Reputation: 3691
I'm trying to read a giant logfile (250,000 lines), parsing each line into a JSON object, and insert each JSON object to CouchDB for analytics.
I'm trying to do this by creating a buffered stream that will process each chunk seperately, but I always run out of memory after about 300 lines. It seems like using buffered streams and util.pump should avoid this, but apparently not.
(Perhaps there are better tools for this than node.js and CouchDB, but I'm interested in learning how to do this kind of file processing in node.js and think it should be possible.)
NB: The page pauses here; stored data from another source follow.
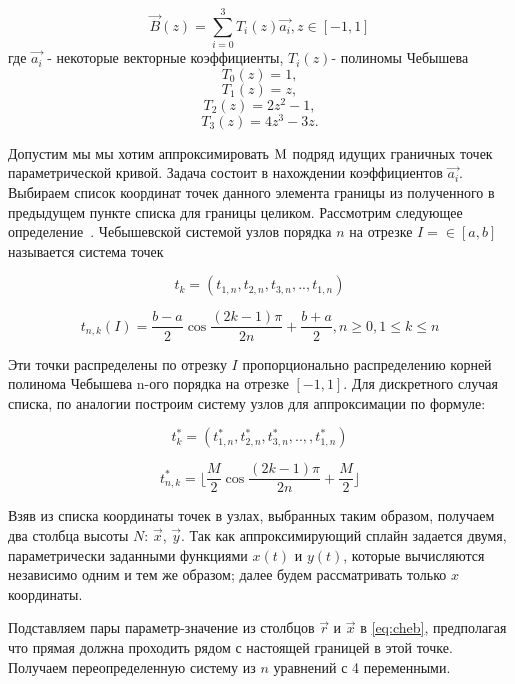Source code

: \documentclass[a4paper,12pt]{report}
\begin{document}
\begin{equation} \label{eq:cheb} 
\overrightarrow{B}\left(z\right)=\sum^3_{i=0}{T_i(z)\overrightarrow{a_i}},      z\in [-1,1]
\end{equation}
где $\overrightarrow{a_i}$ - некоторые векторные коэффициенты, $T_i(z)$- полиномы Чебышева 
\[T_0\left(z\right)=1,\] 
\[T_1\left(z\right)=z,\] 
\[T_2\left(z\right)=2z^2-1,\] 
\[T_3\left(z\right)=4z^3-3z.\] 

Допустим мы мы хотим аппроксимировать ${\rm M}$ подряд идущих граничных точек параметрической кривой. Задача состоит в нахождении коэффициентов $\overrightarrow{a_i}$. Выбираем список координат точек данного элемента границы из полученного в предыдущем пункте списка для границы целиком.
Рассмотрим следующее определение~\cite{shokurov}. Чебышевской системой узлов порядка $n$ на отрезке $I=\in[a,b]$ называется система точек

\begin{equation} \label{eq:cheb node sist} 
t_k=(t_{1,n},t_{2,n},t_{3,n},..,t_{1,n})
\end{equation} 

\[t_{n,k}(I)=\frac{b-a}{2}\cos{\frac{(2k-1)\pi}{2n}+\frac{b+a}{2}}, n\geq0, 1\leq{k}\leq{n}\] 

Эти точки распределены по отрезку $I$ пропорционально распределению корней полинома Чебышева n-ого порядка на отрезке $[-1,1]$. Для дискретного случая списка, по аналогии построим систему узлов для аппроксимации по формуле:

\begin{equation} \label{eq:dis cheb node sist} 
t^*_k=(t^*_{1,n},t^*_{2,n},t^*_{3,n},..,,t^*_{1,n})
\end{equation} 

\[t^*_{n,k}=\lfloor\frac{M}{2}\cos{\frac{(2k-1)\pi}{2n}+\frac{M}{2}}\rfloor\] 

Взяв из списка координаты точек в узлах, выбранных таким образом, получаем два столбца высоты $N$: $\overrightarrow{x}$, $\overrightarrow{y}$. Так как аппроксимирующий сплайн задается двумя, параметрически заданными функциями $x(t)$ и $y(t)$, которые вычисляются независимо одним и тем же образом; далее будем рассматривать только $x$ координаты.

Подставляем пары параметр-значение из столбцов $\overrightarrow{r}$ и $\overrightarrow{x}$ в \ref{eq:cheb}, предполагая что прямая должна проходить рядом с настоящей границей в этой точке. Получаем переопределенную систему из $n$ уравнений с 4 переменными.
 
\end{document}
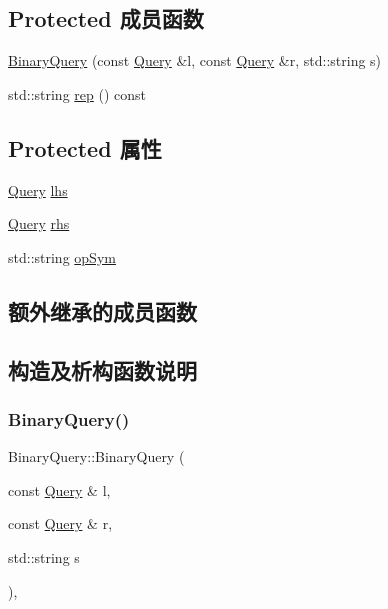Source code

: \subsection*{Protected 成员函数}
\begin{DoxyCompactItemize}
\item 
\hyperlink{classBinaryQuery_aaa682971fc9991f977baf718f7697979}{Binary\+Query} (const \hyperlink{classQuery}{Query} \&l, const \hyperlink{classQuery}{Query} \&r, std\+::string s)
\item 
std\+::string \hyperlink{classBinaryQuery_ad464dd807f5b48025a48355f73b34fcd}{rep} () const
\end{DoxyCompactItemize}
\subsection*{Protected 属性}
\begin{DoxyCompactItemize}
\item 
\hyperlink{classQuery}{Query} \hyperlink{classBinaryQuery_ae1d69c3225f9ac3e16c6bb3dd59b0f07}{lhs}
\item 
\hyperlink{classQuery}{Query} \hyperlink{classBinaryQuery_a22e8a3a081421a2ea2106aa5b0541773}{rhs}
\item 
std\+::string \hyperlink{classBinaryQuery_a773bb87bb747ca84ef24af6827196271}{op\+Sym}
\end{DoxyCompactItemize}
\subsection*{额外继承的成员函数}


\subsection{构造及析构函数说明}
\mbox{\label{classBinaryQuery_aaa682971fc9991f977baf718f7697979}} 
\subsubsection{\texorpdfstring{Binary\+Query()}{BinaryQuery()}}
{\footnotesize\ttfamily Binary\+Query\+::\+Binary\+Query (\begin{DoxyParamCaption}\item[{const \hyperlink{classQuery}{Query} \&}]{l,  }\item[{const \hyperlink{classQuery}{Query} \&}]{r,  }\item[{std\+::string}]{s }\end{DoxyParamCaption})\hspace{0.3cm}{\ttfamily [inline]}, {\ttfamily [protected]}}



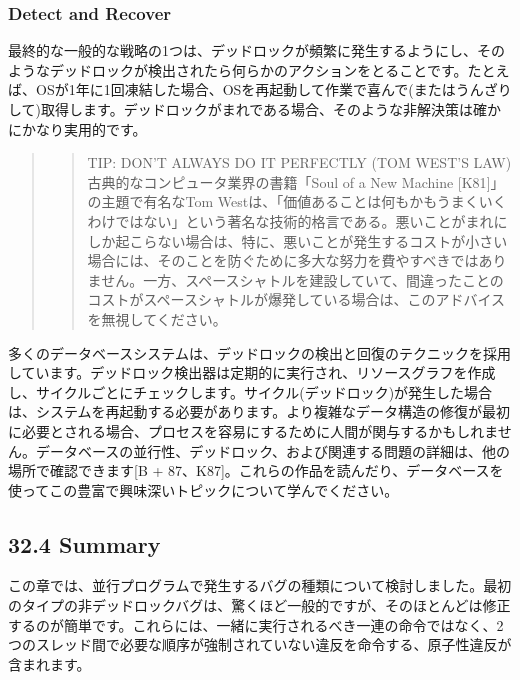\hypertarget{detect-and-recover}{%
\subsubsection*{Detect and Recover}\label{detect-and-recover}}

最終的な一般的な戦略の1つは、デッドロックが頻繁に発生するようにし、そのようなデッドロックが検出されたら何らかのアクションをとることです。たとえば、OSが1年に1回凍結した場合、OSを再起動して作業で喜んで(またはうんざりして)取得します。デッドロックがまれである場合、そのような非解決策は確かにかなり実用的です。

\begin{quote}
\begin{quote}
TIP: DON'T ALWAYS DO IT PERFECTLY (TOM WEST'S LAW)\\
古典的なコンピュータ業界の書籍「Soul of a New Machine
{[}K81{]}」の主題で有名なTom
Westは、「価値あることは何もかもうまくいくわけではない」という著名な技術的格言である。悪いことがまれにしか起こらない場合は、特に、悪いことが発生するコストが小さい場合には、そのことを防ぐために多大な努力を費やすべきではありません。一方、スペースシャトルを建設していて、間違ったことのコストがスペースシャトルが爆発している場合は、このアドバイスを無視してください。
\end{quote}
\end{quote}

多くのデータベースシステムは、デッドロックの検出と回復のテクニックを採用しています。デッドロック検出器は定期的に実行され、リソースグラフを作成し、サイクルごとにチェックします。サイクル(デッドロック)が発生した場合は、システムを再起動する必要があります。より複雑なデータ構造の修復が最初に必要とされる場合、プロセスを容易にするために人間が関与するかもしれません。データベースの並行性、デッドロック、および関連する問題の詳細は、他の場所で確認できます{[}B
+
87、K87{]}。これらの作品を読んだり、データベースを使ってこの豊富で興味深いトピックについて学んでください。

\hypertarget{summary-21}{%
\subsection*{32.4 Summary}\label{summary-21}}

この章では、並行プログラムで発生するバグの種類について検討しました。最初のタイプの非デッドロックバグは、驚くほど一般的ですが、そのほとんどは修正するのが簡単です。これらには、一緒に実行されるべき一連の命令ではなく、2つのスレッド間で必要な順序が強制されていない違反を命令する、原子性違反が含まれます。

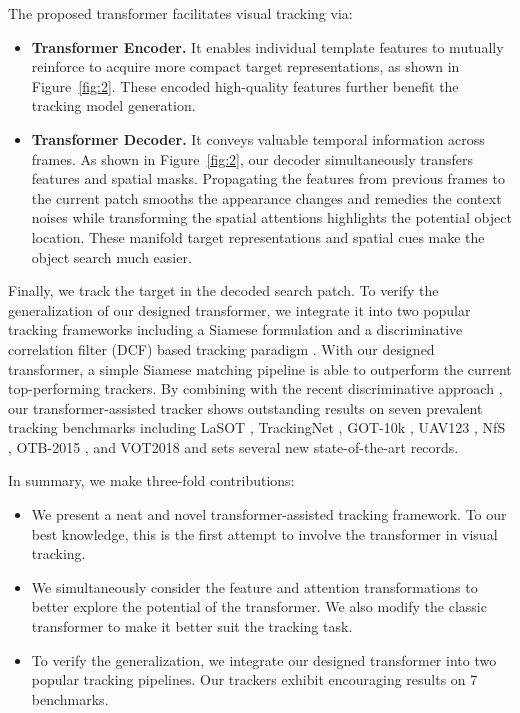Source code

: \documentclass[10pt,twocolumn,letterpaper]{article}
\begin{document}
The proposed transformer facilitates visual tracking via:
\begin{itemize}[noitemsep,nolistsep]	
	\item {\bf Transformer Encoder.} It enables individual template features to mutually reinforce to acquire more compact target representations, as shown in Figure~\ref{fig:2}. 
These encoded high-quality features further benefit the tracking model generation.
	
	\item {\bf Transformer Decoder.} It conveys valuable temporal information across frames. As shown in Figure~\ref{fig:2}, our decoder simultaneously transfers features and spatial masks.
Propagating the features from previous frames to the current patch smooths the appearance changes and remedies the context noises while transforming the spatial attentions highlights the potential object location. 
These manifold target representations and spatial cues make the object search much easier.
\end{itemize}
Finally, we track the target in the decoded search patch. 
To verify the generalization of our designed transformer, we integrate it into two popular tracking frameworks including a Siamese formulation \cite{SiamFC} and a discriminative correlation filter (DCF) based tracking paradigm \cite{DiMP}.
With our designed transformer, a simple Siamese matching pipeline is able to outperform the current top-performing trackers.
By combining with the recent discriminative approach \cite{DiMP}, our transformer-assisted tracker shows outstanding results on seven prevalent tracking benchmarks including LaSOT \cite{LaSOT}, TrackingNet \cite{2018trackingnet}, GOT-10k \cite{GOT10k}, UAV123 \cite{UAV123}, NfS \cite{NFSdataset}, OTB-2015 \cite{OTB-2015}, and VOT2018 \cite{VOT2018}  and sets several new state-of-the-art records.



In summary, we make three-fold contributions:
\begin{itemize}[noitemsep,nolistsep]	
	\item We present a neat and novel transformer-assisted tracking framework. To our best knowledge, this is the first attempt to involve the transformer in visual tracking.	
	
	\item We simultaneously consider the feature and attention transformations to better explore the potential of the transformer. We also modify the classic transformer to make it better suit the tracking task.	
	
	\item To verify the generalization, we integrate our designed transformer into two popular tracking pipelines. Our trackers exhibit encouraging results on 7 benchmarks. \end{itemize}
\end{document}
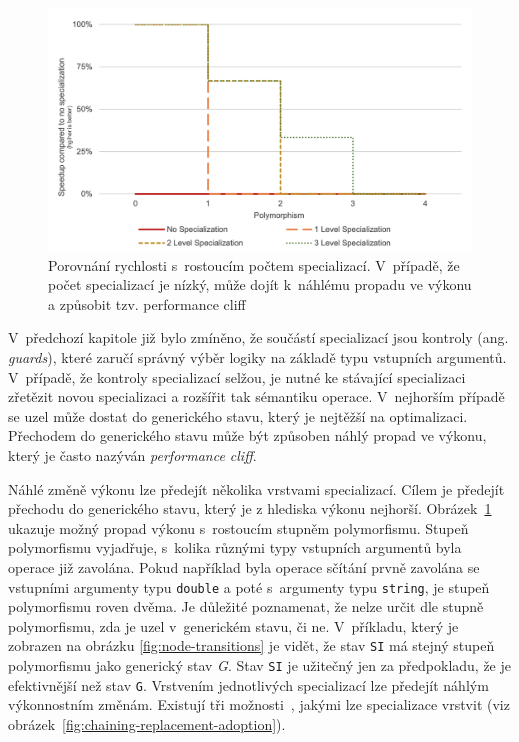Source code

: \documentclass[
  master,
  biblatex,
  figures=true,
  theorems,
  sourcecodes,
  glossaries,
  index
]{kidiplom}
\begin{document}
\begin{figure} [h]
    \centering
    \includegraphics[width= 1\textwidth]{images/perf-cliff.png}
    \caption{Porovnání rychlosti s~rostoucím počtem specializací. V~případě, že počet specializací je nízký, může dojít k~náhlému propadu ve výkonu a způsobit tzv. performance cliff \cite{truffle-dsl-thesis}}
    \label{fig:performance-cliff}
\end{figure}

V~předchozí kapitole již bylo zmíněno, že součástí specializací jsou kontroly (ang. \textit{guards}), které zaručí správný výběr logiky na základě typu vstupních argumentů. V~případě, že kontroly specializací selžou, je nutné ke stávající specializaci zřetězit novou specializaci a rozšířit tak sémantiku operace. V~nejhorším případě se uzel může dostat do generického stavu, který je nejtěžší na optimalizaci. Přechodem do generického stavu může být způsoben náhlý propad ve výkonu, který je často nazýván \textit{performance cliff}.




Náhlé změně výkonu lze předejít několika vrstvami specializací. Cílem je předejít přechodu do generického stavu, který je z hlediska výkonu nejhorší. Obrázek~\ref{fig:performance-cliff} ukazuje možný propad výkonu s~rostoucím stupněm polymorfismu. Stupeň polymorfismu vyjadřuje, s~kolika různými typy vstupních argumentů byla operace již zavolána. Pokud například byla operace sčítání prvně zavolána se vstupními argumenty typu \texttt{double} a poté s~argumenty typu \texttt{string}, je stupeň polymorfismu roven dvěma. Je důležité poznamenat, že nelze určit dle stupně polymorfismu, zda je uzel v~generickém stavu, či ne. V~příkladu, který je zobrazen na obrázku \ref{fig:node-transitions} je vidět, že stav \texttt{SI} má stejný stupeň polymorfismu jako generický stav \textit{G}. Stav \texttt{SI} je užitečný jen za předpokladu, že je efektivnější než stav \texttt{G}. Vrstvením jednotlivých specializací lze předejít náhlým výkonnostním změnám. Existují tři možnosti~\cite{truffle-dsl-thesis}, jakými lze specializace vrstvit (viz obrázek~\ref{fig:chaining-replacement-adoption}).
\end{document}
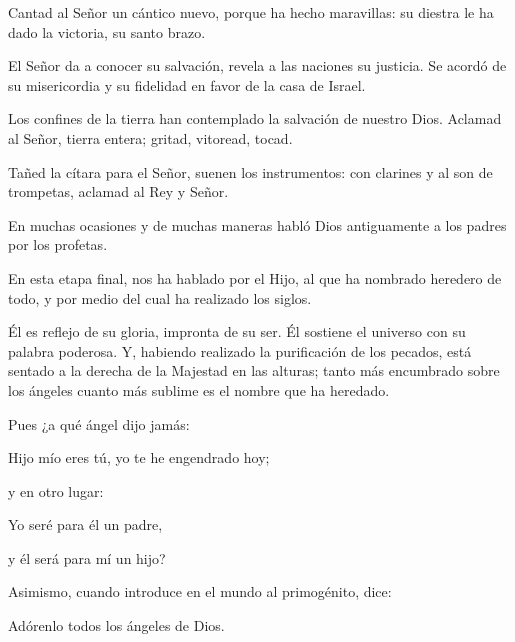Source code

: 			\begin{psbody}
				Cantad al Señor un cántico nuevo,
				porque ha hecho maravillas:
				su diestra le ha dado la victoria,
				su santo brazo.
				
				El Señor da a conocer su salvación,
				revela a las naciones su justicia.
				Se acordó de su misericordia y su fidelidad
				en favor de la casa de Israel.
				
				Los confines de la tierra han contemplado
				la salvación de nuestro Dios.
				Aclamad al Señor, tierra entera;
				gritad, vitoread, tocad.
				
				Tañed la cítara para el Señor,
				suenen los instrumentos:
				con clarines y al son de trompetas,
				aclamad al Rey y Señor.
			\end{psbody}
	
		
		 
		
		
			\begin{scripture}
				En muchas ocasiones y de muchas maneras habló Dios antiguamente a los padres por los profetas.
				
				En esta etapa final, nos ha hablado por el Hijo, al que ha nombrado heredero de todo, y por medio del cual ha realizado los siglos.
				
				Él es reflejo de su gloria, impronta de su ser. Él sostiene el universo con su palabra poderosa. Y, habiendo realizado la purificación de los pecados, está sentado a la derecha de la Majestad en las alturas; tanto más encumbrado sobre los ángeles cuanto más sublime es el nombre que ha heredado.
				
				Pues ¿a qué ángel dijo jamás: 
				
				Hijo mío eres tú, yo te he engendrado hoy;
				
				y en otro lugar:
				
				\begin{readprose}
					Yo seré para él un padre,
					
					y él será para mí un hijo?
				\end{readprose}
			
			Asimismo, cuando introduce en el mundo al primogénito, dice:
			
			Adórenlo todos los ángeles de Dios.
		\end{scripture}
	
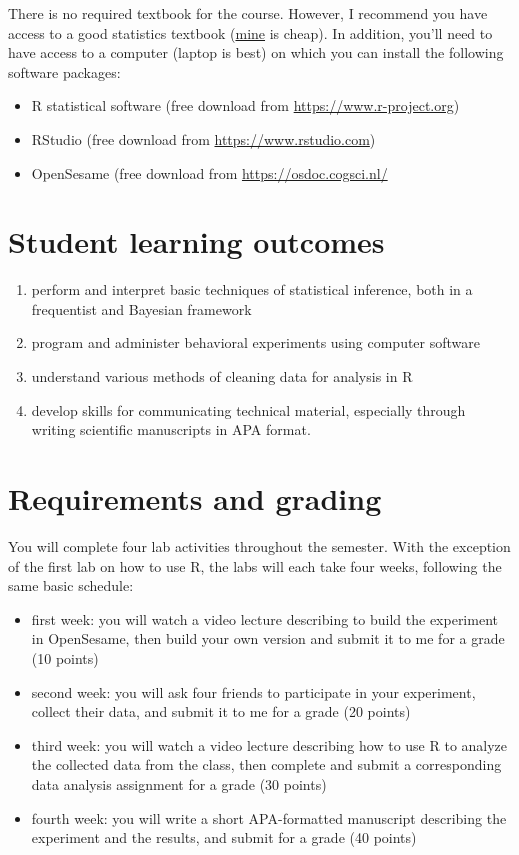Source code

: \documentclass[10pt]{article}
\begin{document}
There is no required textbook for the course. However, I recommend you have access to a good statistics textbook (\href{https://www.amazon.com/Psychological-Statistics-Basics-Thomas-Faulkenberry-dp-1032020954/dp/1032020954}{mine} is cheap).  In addition, you'll need to have access to a computer (laptop is best) on which you can install the following software packages:

\begin{itemize}
\item R statistical software (free download from \href{http://www.r-project.org}{https://www.r-project.org})
\item RStudio (free download from \href{http://www.rstudio.com}{https://www.rstudio.com})
\item OpenSesame (free download from \url{https://osdoc.cogsci.nl/}
\end{itemize}

\section*{Student learning outcomes}
\label{sec:orgc9545b5}

\begin{enumerate}
\item perform and interpret basic techniques of statistical inference, both in a frequentist and Bayesian framework
\item program and administer behavioral experiments using computer software
\item understand various methods of cleaning data for analysis in R
\item develop skills for communicating technical material, especially through writing scientific manuscripts in APA format.
\end{enumerate}

\section*{Requirements and grading}
\label{sec:org27cfb73}

You will complete four lab activities throughout the semester. With the exception of the first lab on how to use R, the labs will each take four weeks, following the same basic schedule:

\begin{itemize}
\item first week: you will watch a video lecture describing to build the experiment in OpenSesame, then build your own version and submit it to me for a grade (10 points)
\item second week: you will ask four friends to participate in your experiment, collect their data, and submit it to me for a grade (20 points)
\item third week: you will watch a video lecture describing how to use R to analyze the collected data from the class, then complete and submit a corresponding data analysis assignment for a grade (30 points)
\item fourth week: you will write a short APA-formatted manuscript describing the experiment and the results, and submit for a grade (40 points)
\end{itemize}
\end{document}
CoffeeScript below, JavaScript here: https://gist.github.com/5a89d3590f0a9ca62a23
fs = require 'fs'
util = require('util')
BufferStream = require('bufferstream')
files = [
"logfile1",
]
files.forEach (file)->
stream = new BufferStream({encoding:'utf8', size:'flexible'})
stream.split("\n")
stream.on("split", (chunk, token)->
line = chunk.toString()
# parse line into JSON and insert in database
)
util.pump(fs.createReadStream(file, {encoding: 'utf8'}), stream)
Upvotes: 0
Views: 3370
Reputation: 368
Maybe this helps: Memory leak when using streams in Node.js?
Try to use pipe()
to solve it.
Upvotes: 2